Buffer Sampling Verification#

Verify that collected experiences are properly stored and can be sampled for training:

# Sample mini-batch of 10 transitions from buffer
replayBuffer.sample(10)

(Batch(
     obs: array([[-1.4802839e-02, -3.5696667e-01, -1.6063595e-02,  4.9230999e-01],
                 [-1.1451793e-03, -1.6306867e-01, -3.4881335e-02,  2.2667289e-01],
                 [-6.1540153e-02,  3.2022689e-02,  4.8842553e-02, -6.5576687e-02],
                 [-5.5478465e-02, -1.1462041e+00,  9.7980194e-02,  1.7694761e+00],
                 [ 6.4153850e-02,  4.0744472e-01,  1.6117804e-02, -4.6681765e-01],
                 [ 3.9644178e-02,  2.1402776e-01,  4.5537446e-02, -2.1188019e-01],
                 [ 9.3507856e-02,  4.0738186e-01, -1.0022986e-02, -4.6533665e-01],
                 [ 8.8926248e-02,  1.6914638e-02, -9.1108372e-03,  1.2496795e-01],
                 [-7.0721351e-02, -4.0544215e-01, -9.5220339e-03,  5.3128541e-01],
                 [-6.1979044e-02, -2.1098430e-01, -1.8546028e-02,  2.5324982e-01]],
                dtype=float32),
     act: array([0, 0, 0, 1, 0, 1, 0, 1, 1, 1]),
     rew: array([1., 1., 1., 1., 1., 1., 1., 1., 1., 1.]),
     terminated: array([False, False, False, False, False, False, False, False, False,
                        False]),
     truncated: array([False, False, False, False, False, False, False, False, False,
                       False]),
     done: array([False, False, False, False, False, False, False, False, False,
                  False]),
     obs_next: array([[-2.1942172e-02, -5.5185843e-01, -6.2173950e-03,  7.7988738e-01],
                      [-4.4065523e-03, -3.5767519e-01, -3.0347878e-02,  5.0815207e-01],
                      [-6.0899697e-02, -1.6376427e-01,  4.7531020e-02,  2.4210753e-01],
                      [-7.8402549e-02, -9.5231527e-01,  1.3336971e-01,  1.5087979e+00],
                      [ 7.2302744e-02,  2.1209879e-01,  6.7814514e-03, -1.6909839e-01],
                      [ 4.3924734e-02,  4.0847006e-01,  4.1299842e-02, -4.8985788e-01],
                      [ 1.0165550e-01,  2.1240297e-01, -1.9329719e-02, -1.7582971e-01],
                      [ 8.9264542e-02,  2.1216592e-01, -6.6114785e-03, -1.7057537e-01],
                      [-7.8830197e-02, -2.1018755e-01,  1.1036744e-03,  2.3561738e-01],
                      [-6.6198729e-02, -1.5602514e-02, -1.3481031e-02, -4.5224685e-02]],
                     dtype=float32),
     info: Batch(
               env_id: array([0, 0, 0, 1, 2, 2, 2, 2, 3, 3]),
           ),
     policy: Batch(),
 ),
 array([ 6,  3, 12, 31, 56, 53, 62, 60, 81, 78]))

Advanced Topics#

Asynchronous Collection#

The standard Collector implementation may collect more steps than requested when using vectorized environments. In the example above, requesting 50 steps resulted in 52 steps (the smallest multiple of 4 that is ≥50).

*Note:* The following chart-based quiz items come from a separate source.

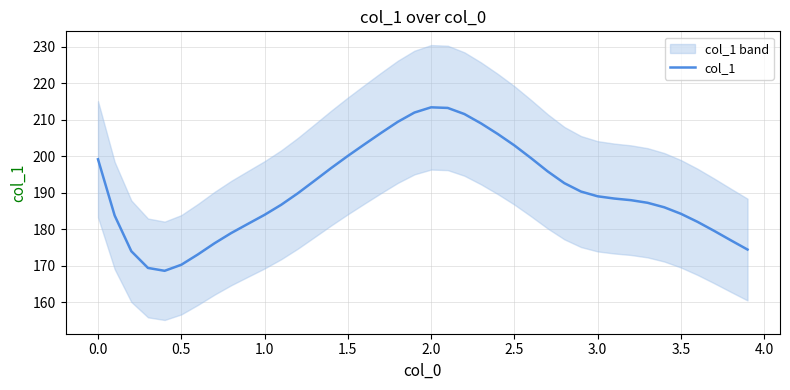

What is the lowest value of the col_1 series?

168.6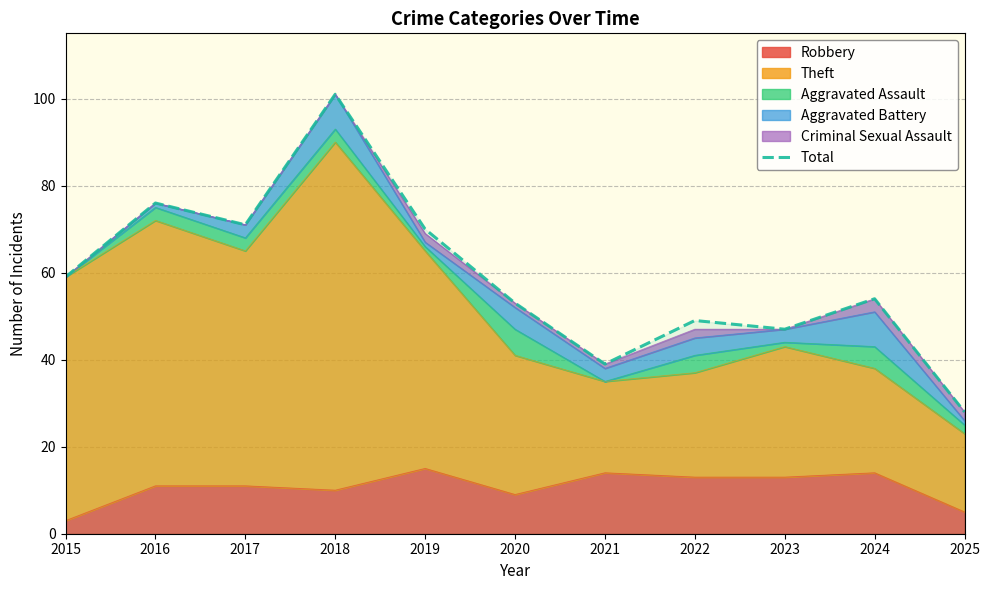

What is the difference between the second highest and second lowest values?

37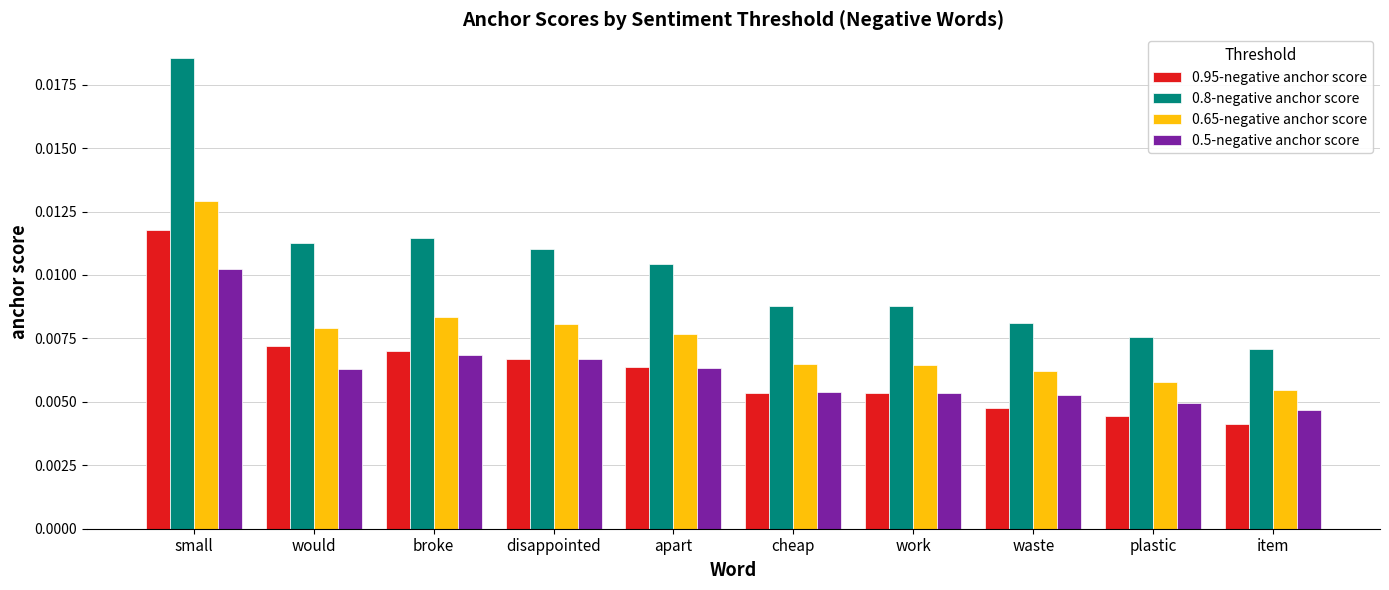

At which category is the sum across all series the highest?

small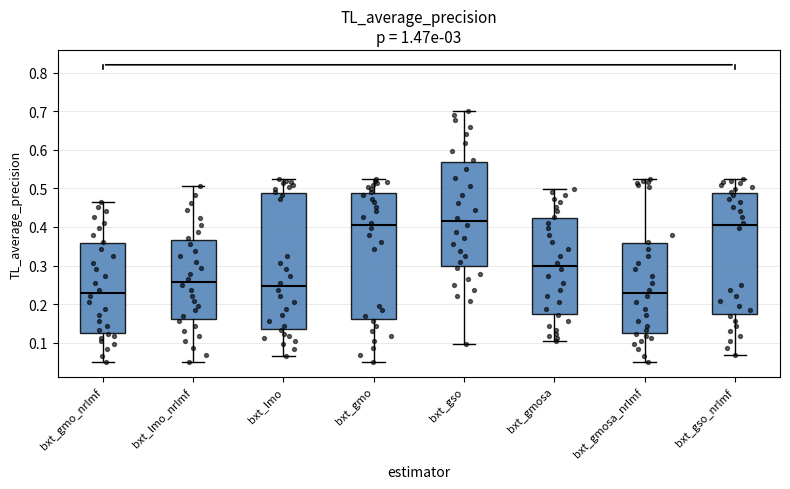

Where does the lower whisker of the box for bxt_lmo end on the y-axis? The values are not printed on the chart, so give them approximately, as read against the axis.

0.07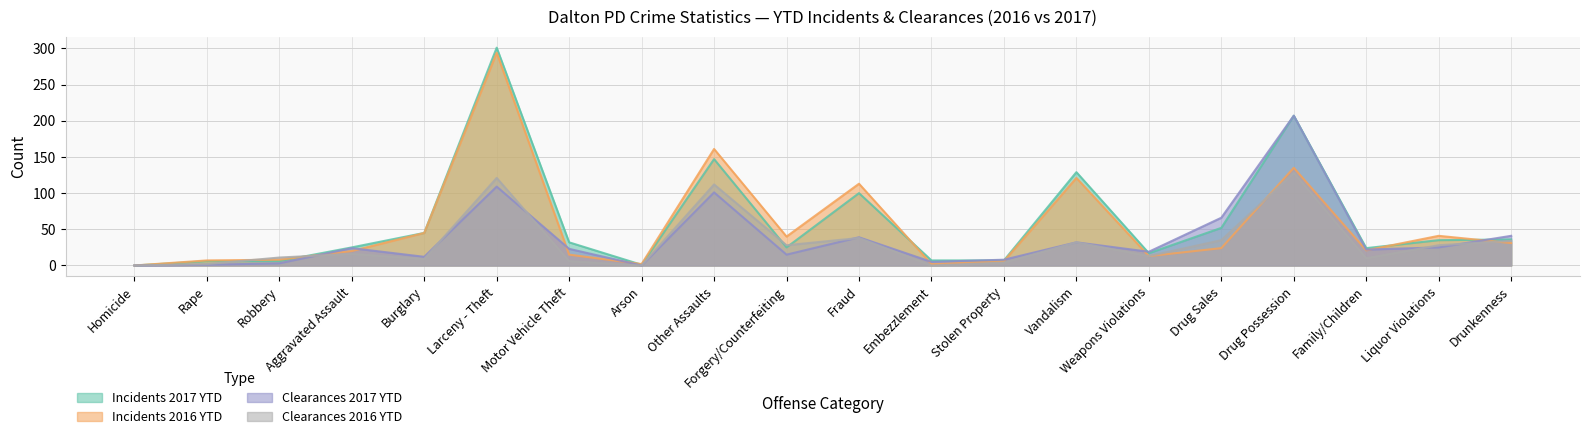

Does the chart have visible grid lines?

Yes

For scenarios requiring precise step counts, Tianshou provides the AsyncCollector, which enables exact step collection at the cost of additional implementation complexity. This is particularly relevant for:

Strict reproducibility requirements
Algorithms sensitive to exact batch sizes
Fine-grained control over data collection

Consult the AsyncCollector documentation for implementation details and usage patterns.